Functions of management

Functions of management

Management has been defined in the form of a process. Under the management process (planning, organising,staffing, directing and controlling), many activities inter-related to each other are included. These activities are known as functions or elements of management.

Functions of management are pictorially presented in seariatim in the following diagrams: 
1/ Planning: It refers to thinking before hand. In other words, planning is the determination of future course of action to achieve a desired result. Under planning, it is ascertained that what should be done, how it should be done and who should do it. If before the commencement of a job all these points are not contemplated then the objective of a business cannot be achieved.

2/ Organising: It refers to harmonious adjustment of various parts to achieve common objectives. In order to make the first function of management (i.e.,planning) functional, 'a structure of roles' needs to be framed and sustained. The process of creating this structure of roles is known is organising. Planning is just to put some idea in writting, but to convert that idea into reality, a group of people is needed. Further, to streamline the activities of this group of people, organising is required. Under this, the whole project is devided into variours small jobs, to assign these jobs to designated posts (which will clarify that a particular job will be performed at which post), to unite various jobs into one department, to clarify the rights and duties of employees to be appointed at various posts, and to define relationship among various posts (employees).

Following steps are taken to complete the organising function of management: 1/ Identification and Division of work, 2/ Departmentalisation, 3/ Assignment of duties, 4/ Establishing reporting relations. 

3/ Staffing: It refers to filling and keeping filled the post with people. In planning,ideas are given a written shape, on the other hand organising, with the objective of converting these idea into reality, prepares a structure of various posts. After organising comes staffing which deploys people on these posts so that jobs can be performed. In view of the fact that the success of an organisation is commensurate with how adroitly every employee performs his job, the importance of staffing function increases even more. 

Following steps are taken to complte the staffing function of management: 1/ Estimating the manpower requirements, 2/ Recruitment, 3/ Selection, 4/ Placement and orientation, 5/ Training and development, 6/ Performance appraisal, 7/ Promotion and career planning, 8/ Compensation.

4/ Directing: It refers to instructing,guiding,communicating and inspiring people in the organisation.Under directing following four activities are included: 1/ Supervision, 2/ Communication, 3/ Leadership, 4/ Motivation. Brief description of these four activities is as follows:

1/ Supervision: It refers to monitor the progress of routine work of one's subordinates and guiding them properly. Supervision is an important element of the directing function of management. Supervision has an important feature that face to face contact between supervisor and his subordinate is a must.

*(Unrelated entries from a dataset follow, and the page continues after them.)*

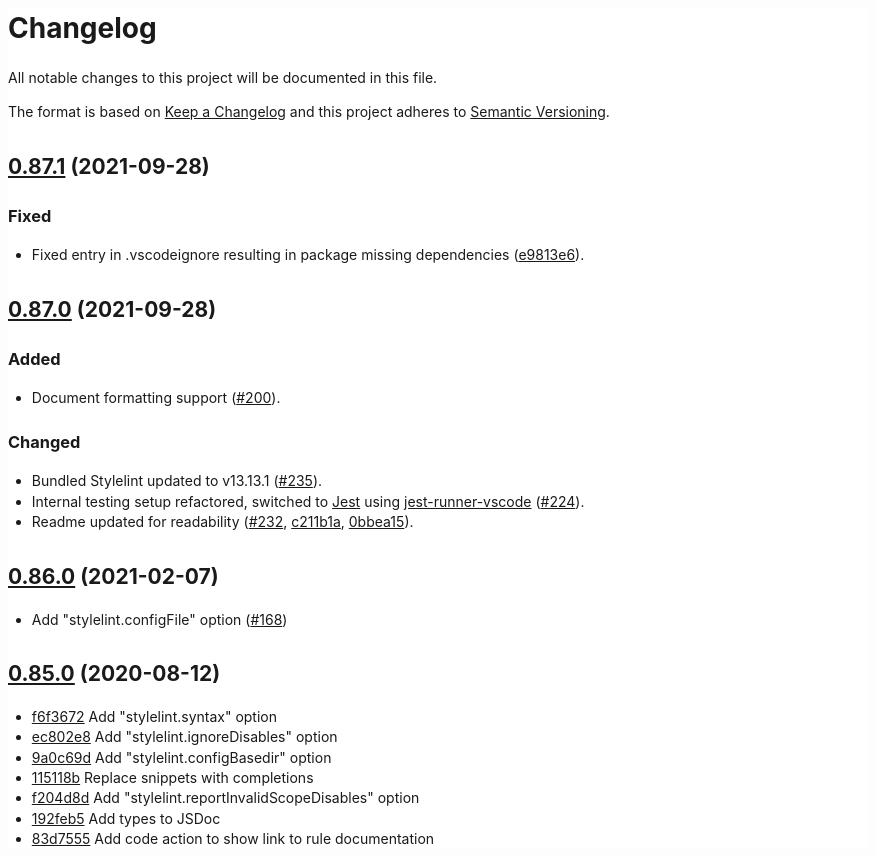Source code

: # Changelog

All notable changes to this project will be documented in this file.

The format is based on [Keep a Changelog](https://keepachangelog.com/en/1.0.0/) and this project adheres to [Semantic Versioning](https://semver.org/spec/v2.0.0.html).

## [0.87.1](https://github.com/stylelint/vscode-stylelint/compare/v0.87.0...v0.87.1) (2021-09-28)

### Fixed

- Fixed entry in .vscodeignore resulting in package missing dependencies ([e9813e6](https://github.com/stylelint/vscode-stylelint/commit/e9813e6)).

## [0.87.0](https://github.com/stylelint/vscode-stylelint/compare/v0.86.0...v0.87.0) (2021-09-28)

### Added

- Document formatting support ([#200](https://github.com/stylelint/vscode-stylelint/pull/200)).

### Changed

- Bundled Stylelint updated to v13.13.1 ([#235](https://github.com/stylelint/vscode-stylelint/pull/235)).
- Internal testing setup refactored, switched to [Jest](https://jestjs.io/) using [jest-runner-vscode](https://github.com/adalinesimonian/jest-runner-vscode) ([#224](https://github.com/stylelint/vscode-stylelint/pull/224)).
- Readme updated for readability ([#232](https://github.com/stylelint/vscode-stylelint/pull/232), [c211b1a](https://github.com/stylelint/vscode-stylelint/commit/c211b1a), [0bbea15](https://github.com/stylelint/vscode-stylelint/commit/0bbea15)).

## [0.86.0](https://github.com/stylelint/vscode-stylelint/compare/v0.85.0...v0.86.0) (2021-02-07)

- Add "stylelint.configFile" option ([#168](https://github.com/stylelint/vscode-stylelint/pull/168))

## [0.85.0](https://github.com/stylelint/vscode-stylelint/compare/v0.84.0...v0.85.0) (2020-08-12)

- [f6f3672](https://github.com/stylelint/vscode-stylelint/commit/f6f367214fbfd4ad6568abecead0bed76cabda75) Add "stylelint.syntax" option
- [ec802e8](https://github.com/stylelint/vscode-stylelint/commit/ec802e8b42247d0f2e6c654062bfa16de10ecd96) Add "stylelint.ignoreDisables" option
- [9a0c69d](https://github.com/stylelint/vscode-stylelint/commit/9a0c69d9d6981d49295277388f0b23bd152a1777) Add "stylelint.configBasedir" option
- [115118b](https://github.com/stylelint/vscode-stylelint/commit/115118ba1a9d2f36bfc0d7e9cbcc8370e227a6d1) Replace snippets with completions
- [f204d8d](https://github.com/stylelint/vscode-stylelint/commit/f204d8d524a72c48de2e5ad98960d683d50202d5) Add "stylelint.reportInvalidScopeDisables" option
- [192feb5](https://github.com/stylelint/vscode-stylelint/commit/192feb525c9120072f9c021d11d5a23c7311b69c) Add types to JSDoc
- [83d7555](https://github.com/stylelint/vscode-stylelint/commit/83d755558702f0b6867cc76961290ef294686539) Add code action to show link to rule documentation

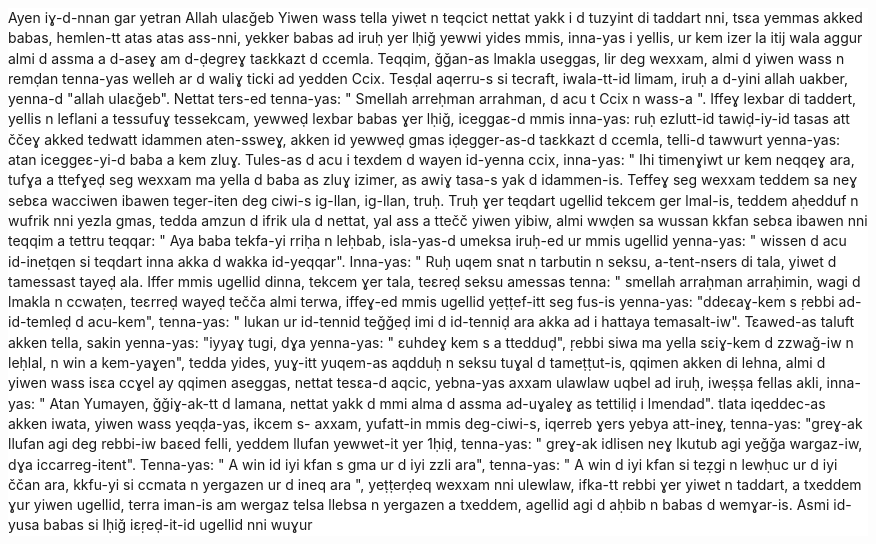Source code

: Ayen iɣ-d-nnan gar yetran Allah ulaɛǧeb
Yiwen wass tella yiwet n teqcict nettat yakk i d
tuzyint di taddart nni, tsɛa yemmas akked babas, hemlen-tt
atas atas ass-nni, yekker babas ad iruḥ yer lḥiǧ yewwi
yides mmis, inna-yas i yellis, ur kem izer la itij wala
aggur almi d assma a d-aseɣ am d-ḍegreɣ taɛkkazt d ccemla.
Teqqim, ǧǧan-as lmakla useggas, lir deg wexxam, almi
d yiwen wass n remḍan tenna-yas welleh ar d waliɣ
ticki ad yedden Ccix. Tesḍal aqerru-s si tecraft,
iwala-tt-id limam, iruḥ a d-yini allah uakber, yenna-d
"allah ulaɛǧeb". Nettat ters-ed tenna-yas: " Smellah
arreḥman arrahman, d acu t Ccix n wass-a ".
Iffeɣ lexbar di
taddert, yellis n leflani a tessufuɣ
tessekcam, yewweḍ lexbar babas ɣer lḥiǧ, iceggaɛ-d
mmis inna-yas: ruḥ ezlutt-id tawiḍ-iy-id tasas att
ččeɣ akked tedwatt idammen aten-ssweɣ, akken id
yewweḍ gmas iḍegger-as-d taɛkkazt d ccemla, telli-d tawwurt yenna-yas: atan
iceggeɛ-yi-d baba a kem zluɣ. Tules-as d acu i
texdem d wayen id-yenna ccix,
inna-yas: " Ihi
timenɣiwt ur kem neqqeɣ ara, tufɣa a ttefɣeḍ seg
wexxam ma yella d baba as zluɣ izimer, as awiɣ tasa-s
yak d idammen-is. Teffeɣ seg wexxam teddem sa
neɣ sebɛa wacciwen ibawen teger-iten deg ciwi-s ig-llan, ig-llan,
truḥ. Truḥ ɣer teqdart ugellid tekcem ger lmal-is,
teddem aḥedduf n wufrik nni yezla gmas, tedda
amzun d ifrik ula d nettat, yal ass a ttečč yiwen yibiw,
almi wwḍen sa wussan kkfan sebɛa ibawen nni teqqim
a tettru teqqar: " Aya baba tekfa-yi rriḥa n leḥbab,
isla-yas-d umeksa iruḥ-ed ur mmis ugellid yenna-yas: " wissen d acu id-ineṭqen si teqdart inna akka
d wakka id-yeqqar".
Inna-yas: " Ruḥ uqem snat n tarbutin n seksu, a-tent-nsers di tala, yiwet d tamessast tayeḍ ala. Iffer mmis
ugellid dinna, tekcem ɣer tala, teɛreḍ seksu amessas
tenna: " smellah arraḥman arraḥimin, wagi d lmakla n
ccwaṭen, teɛrreḍ wayeḍ tečča almi terwa, iffeɣ-ed mmis
ugellid yeṭṭef-itt seg fus-is yenna-yas: "ddeɛaɣ-kem s
ṛebbi ad-id-temleḍ d acu-kem", tenna-yas: " lukan ur id-tennid teǧǧeḍ imi
d id-tenniḍ ara akka ad i hattaya temasalt-iw".
Tɛawed-as taluft akken tella, sakin yenna-yas: "iyyaɣ
tugi, dɣa yenna-yas: " ɛuhdeɣ kem s a ttedduḍ",
ṛebbi siwa ma yella sɛiɣ-kem d zzwaǧ-iw n leḥlal, n win
a kem-yaɣen", tedda yides, yuɣ-itt yuqem-as aqdduḥ n
seksu tuɣal d tameṭṭut-is, qqimen akken di lehna,
almi d yiwen wass isɛa ccɣel ay qqimen aseggas, nettat
tesɛa-d aqcic, yebna-yas axxam ulawlaw
uqbel ad iruḥ, iweṣṣa fellas akli, inna-yas: " Atan Yumayen,
ǧǧiɣ-ak-tt d lamana, nettat yakk d mmi alma d assma ad-uɣaleɣ as tettiliḍ i lmendad".
tlata iqeddec-as akken iwata, yiwen
wass yeqḍa-yas, ikcem s- axxam, yufatt-in mmis
deg-ciwi-s, iqerreb ɣers yebya att-ineɣ, tenna-yas:
"greɣ-ak llufan agi deg rebbi-iw baɛed felli, yeddem
llufan yewwet-it yer 1ḥiḍ,
tenna-yas: " greɣ-ak
idlisen neɣ lkutub agi yeǧǧa wargaz-iw, dɣa iccarreg-itent".
Tenna-yas: " A win id iyi kfan s gma ur d iyi zzli ara",
tenna-yas: " A win d iyi kfan si teẓgi n lewḥuc ur d
iyi ččan ara, kkfu-yi si ccmata n yergazen ur d ineq
ara ", yeṭṭerḍeq wexxam nni ulewlaw, ifka-tt rebbi ɣer
yiwet n taddart, a txeddem ɣur yiwen ugellid, terra
iman-is am wergaz telsa llebsa n yergazen a txeddem,
agellid agi d aḥbib n babas d wemɣar-is.
Asmi id-yusa babas si lḥiǧ iɛṛeḍ-it-id ugellid nni wuɣur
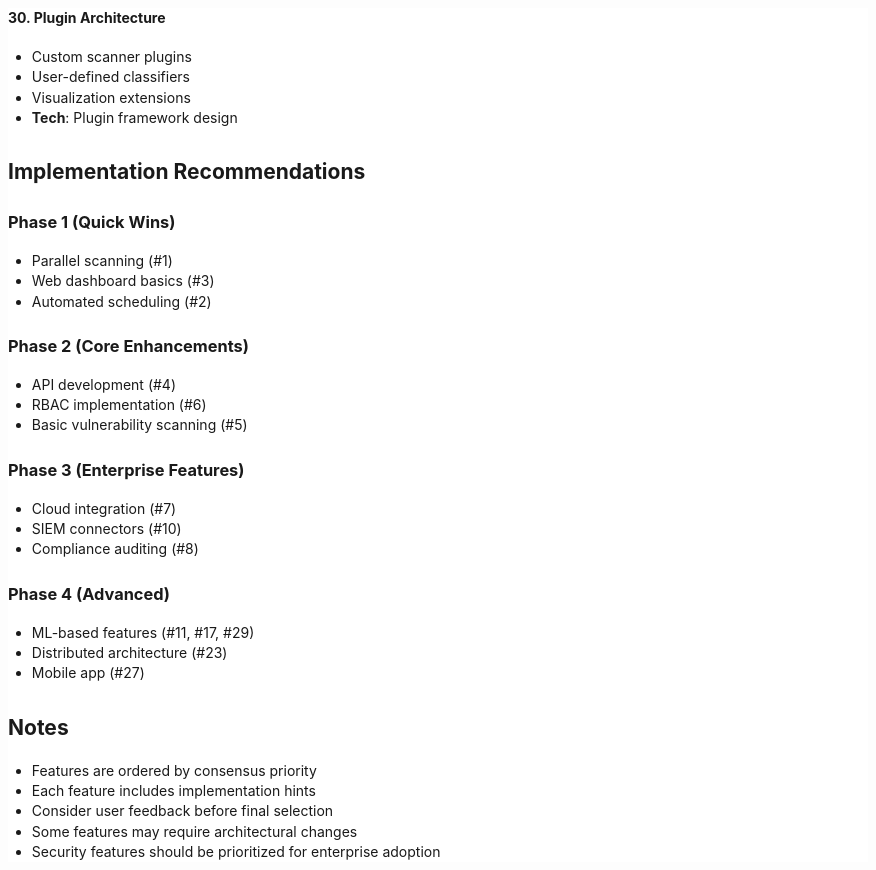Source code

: #### 30. **Plugin Architecture**
- Custom scanner plugins
- User-defined classifiers
- Visualization extensions
- **Tech**: Plugin framework design

## Implementation Recommendations

### Phase 1 (Quick Wins)
- Parallel scanning (#1)
- Web dashboard basics (#3)
- Automated scheduling (#2)

### Phase 2 (Core Enhancements)
- API development (#4)
- RBAC implementation (#6)
- Basic vulnerability scanning (#5)

### Phase 3 (Enterprise Features)
- Cloud integration (#7)
- SIEM connectors (#10)
- Compliance auditing (#8)

### Phase 4 (Advanced)
- ML-based features (#11, #17, #29)
- Distributed architecture (#23)
- Mobile app (#27)

## Notes

- Features are ordered by consensus priority
- Each feature includes implementation hints
- Consider user feedback before final selection
- Some features may require architectural changes
- Security features should be prioritized for enterprise adoption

2/ Communication: It refers to an art of transferring fact,ideas,feelings, etc. from one person to another and making him understand them. A manager has to continously tell his subordinates about what to do, how to do, and when to do various things. Also it is very essential to know their reactions. To do all this it becomes essential to develop effective communication facilities. Communication by developing mutual understanding inclucates a sence of cooperation which builds an environment of coordination in the organisition.

3/ Leadership: It refers to influencing others in such a manner to do what the leader wants them to do. Leadership plays an important role in directing. Only through this quality, a manager can inculate trust and zeal among the subordinates.

4/ Motivation: It refers to the process which excites people to work for attainment of a desired objective. Among the various factors of production, it is only the human factor which is dynamic and provides mobility to other physical resources. If human resource goes static then other resources automatically turn immobile. Thus, it becomes essential to motivate human resource to keep them dynamic, aware and eager to perform their duty. Both monetary and non-monetary incentives are given to employees for motivation.

5/ Controlling: It refers to bringing the actual results closer to the desired results. Under this, the manager monitors whether the jobs are being performed in accordance with set plans or not. He also checks whether the quality or quality of job performed is in allignment with the pre-determined standards/parameters or not. Deviations are then checked for matching actual performance with pre-determined standards.